The Affordable Care Act envisioned that states would expand their Medicaid program to cover everyone making up to 138 percent of the federal poverty level. But twelve states have refused to expand Medicaid, while an expansion mandated by referendum in Missouri remains in limbo after Republican lawmakers refused to fund it. As a result, more than 4 million Americans who would otherwise be eligible fall in a coverage gap.

The bill would mandate the creation of a new health insurance plan to be offered in holdout states. The bill’s sponsors say it will be paid for by the money already allocated in the Affordable Care Act for Medicaid coverage in all 50 states. 

The new legislation is one of several proposals to guarantee coverage in holdout states. Rep. Lloyd Doggett (D-Texas) led the introduction of a bill last month that would allow local governments to enforce local Medicaid expansions. And President Biden proposed a federal public option for healthcare during his presidential campaign.

House Democrats are demanding documents related to a controversial Alzheimer’s drug.

House lawmakers have requested documents from the pharmaceutical company Biogen as part of an investigation into the Food and Drug Administration’s controversial decision to approve a new Alzheimer’s treatment, the Hill’s Peter Sullivan reports.

House Committee on Oversight and Reform Chair Carolyn B. Maloney (D-N.Y.) and Energy and Commerce Chair Frank Pallone Jr. (D-N.J.) wrote to Biogen CEO Michel Vounatsos requesting documents related to the development of the drug, communications with the FDA and company decisions over pricing. 

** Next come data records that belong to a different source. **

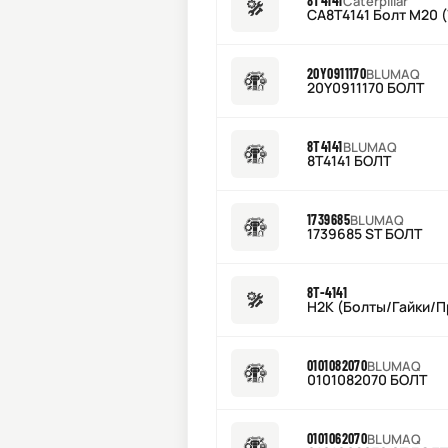
8T4141
Caterpillar
CA8T4141 Болт M20 (
20Y0911170
BLUMAQ
20Y0911170 БОЛТ
8T4141
BLUMAQ
8T4141 БОЛТ
1739685
BLUMAQ
1739685 ST БОЛТ
8T-4141
H2K (Болты/Гайки/Пр
0101082070
BLUMAQ
0101082070 БОЛТ
0101062070
BLUMAQ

“We are concerned by reports of an atypical approval process for Aduhelm amid significant questions about the drug’s clinical benefit, and the steep $56,000 annual price tag, which will have serious implications for seniors, federal health care programs, and future Alzheimer’s research,” the lawmakers wrote. 

The letter referenced reporting by the medical news site Stat that Biogen embarked on a secret campaign, called Project Onyx, to persuade the FDA to approve the drug. 

Medicare officials also announced on Monday that the agency will start a process to review what could be the first step in limiting coverage for the drug.